ETUDES : GOETHE-NIETZSCHE, JOSEPH ET SES FRÈRES

Thomas Mann, Éditions Le Promeneur, 2006



D’ici une cinquantaine d’années, il y a fort à parier qu’une large partie de l’œuvre de Thomas Mann sera devenue illisible pour beaucoup. Pourquoi ? Parce que son œuvre est un pont jeté entre deux rives et que nombre de ses écrits nous parlent d’un monde qui a cessé d’être depuis bien longtemps. Né en 1875, Mann est un auteur du 19e siècle qui s’est égaré par erreur au coeur du 20e. Fortement imprégné des écrits des maîtres de la pensée allemande, les Schiller, les Goethe, il est bien souvent un parfait représentant de cette vieille Prusse rigide, sans fantaisie, asservie aux principes de l’honneur, du sérieux et du devoir. Il faut attendre, hélas, le tragique bouleversement de la montée du nazisme, suivi de la seconde guerre mondiale, pour bousculer enfin le strict ordonnancement de sa vie. Et encore, les choses ne se font elles pas sans mal. Alors que la peste brune gagne du terrain, Thomas Mann hésite à quitter l’Allemagne. Il n’a jamais affiché de sympathie pour les nouveaux maîtres en place, mais l’idée de se désolidariser de son pays relève, pour lui, de l’inconcevable. Il tergiverse jusqu’au dernier moment, et ce n’est que lorsque sa vie est clairement menacée et qu’il n’a plus d’autre issue qu’il accepte enfin d’émigrer.
Plus qu’une terre ou une patrie, c’est une culture, un monde, une époque, que Thomas Mann laisse derrière lui, en 1933, quand il s’embarque pour la France, avant de poursuivre vers les Etats-Unis. Il n’y a pas de doute possible : le monde d’hier, que Stefan Zweig décrira si bien dans un récit du même nom, est définitivement mort et Thomas Mann, même s’il n’opte pas pour une solution aussi définitive que celle choisie par Zweig (qui se suicide en 1942) ne s’en remet jamais.
Dans Le Docteur Faustus, un des plus beaux livres de Thomas Mann (avec La Montagne Magique), la vie transposée de Nietzsche (rebaptisé Adrian Leverkhun pour l’occasion) vient rejoindre l’histoire des derniers jours du 3ème Reich. On lit, dans ce roman, tout le désarroi de l’auteur qui, bien que condamnant fermement les crimes nazis, ne parvient pas à se réjouir de la libération. Pour lui l’Allemagne est doublement vaincue : libérée d’Hitler, certes, mais coupée à jamais de son passé, de sa grandeur, de cet idéalisme qui l’a hissée au plus haut degré de l’abstraction, notamment dans le domaine philosophique, de ce romantisme qui a fait d’elle le berceau de la musique et de la littérature.
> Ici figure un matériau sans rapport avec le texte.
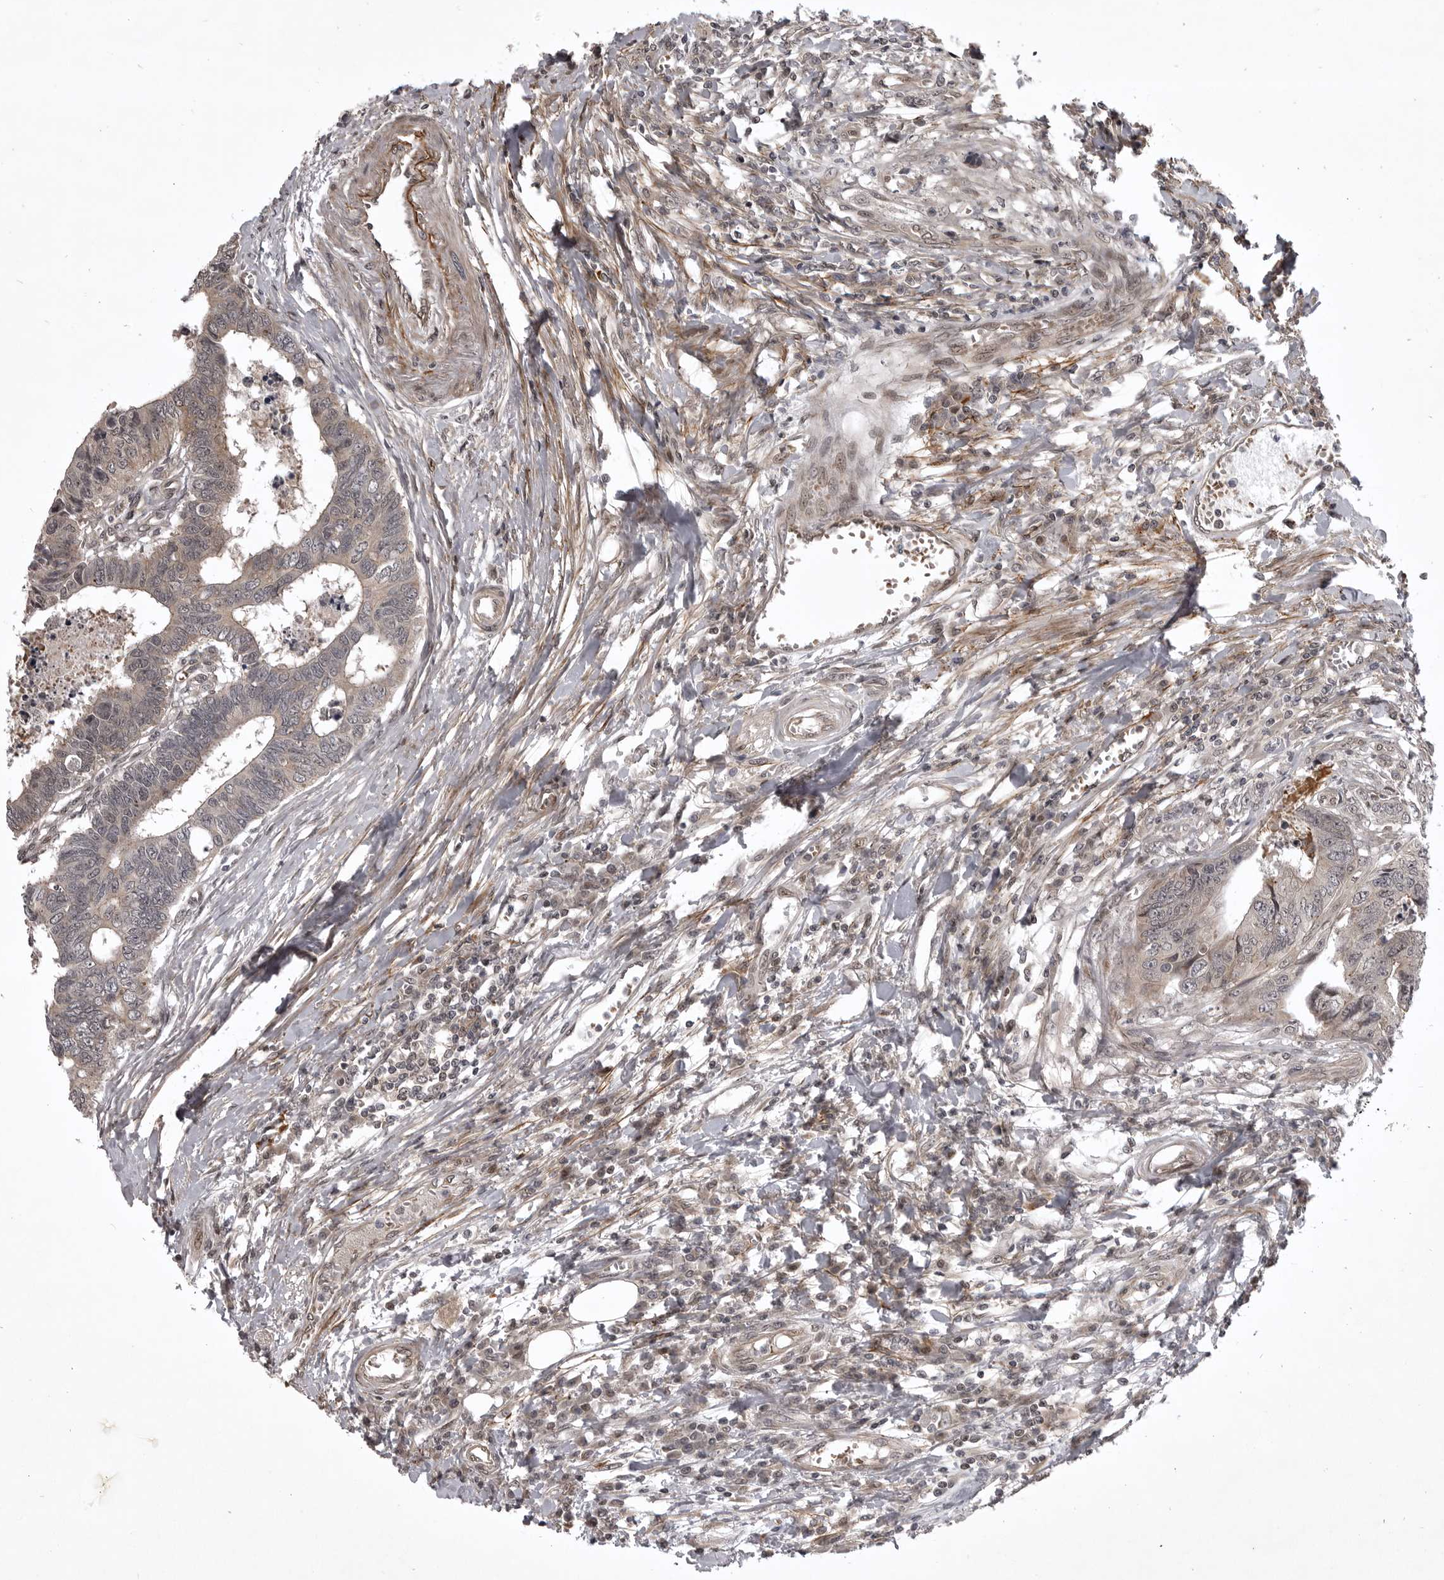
{"staining": {"intensity": "weak", "quantity": "<25%", "location": "cytoplasmic/membranous"}, "tissue": "colorectal cancer", "cell_type": "Tumor cells", "image_type": "cancer", "snomed": [{"axis": "morphology", "description": "Adenocarcinoma, NOS"}, {"axis": "topography", "description": "Rectum"}], "caption": "Immunohistochemistry (IHC) of adenocarcinoma (colorectal) shows no expression in tumor cells.", "gene": "SNX16", "patient": {"sex": "male", "age": 84}}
Les trois études que les éditions Le Promeneur nous proposent aujourd’hui : Improvisation sur Goethe, la Philosophie de Nietzsche à la lumière de notre expérience et Joseph et ses frères fleurent bon le charme désuet de cette Allemagne mythique que Thomas Mann a perdue, cette brillante Allemagne, ivre d’absolu, sûre d’elle, fière de ses héros, fière de sa force et de son audace, cette Allemagne austère, protestante, où l’on ne se déboutonne jamais, même dans l’intimité, et où jusqu’à la rébellion reste soumise au respect des règles de la préséance et du savoir vivre.
Goethe, Nietzsche, Joseph : trois destins exemplaires pour Thomas Mann, trois symboles de force et de volonté. Trois créateurs de mondes qui, saisissant le réel à pleines mains, le modèlent à leur guise. Trois titans, trois génies, trois guides spirituels qui n’ont jamais douté de leur supériorité sur le reste des hommes.
Ceux qui ne croient plus aux Grands Hommes ne trouveront sans doute pas grand intérêt à ces études de Thomas Mann. Les autres au contraire, les romantiques, les fous, les perpétuels inactuels, tous ceux qui, malgré l’absurdité de la vie, ne parviennent pas à tuer en eux l’amour de la Beauté, de l’Idéal et de l’Absolu, les liront sans doute avec un petit pincement au cœur, ce même pincement que l’on ressent quand on ouvre, par hasard, une vieille boite de fer renfermant quelques vieilles photos jaunies, ou quelques lettres d’amour échangées par deux amants disparus depuis longtemps.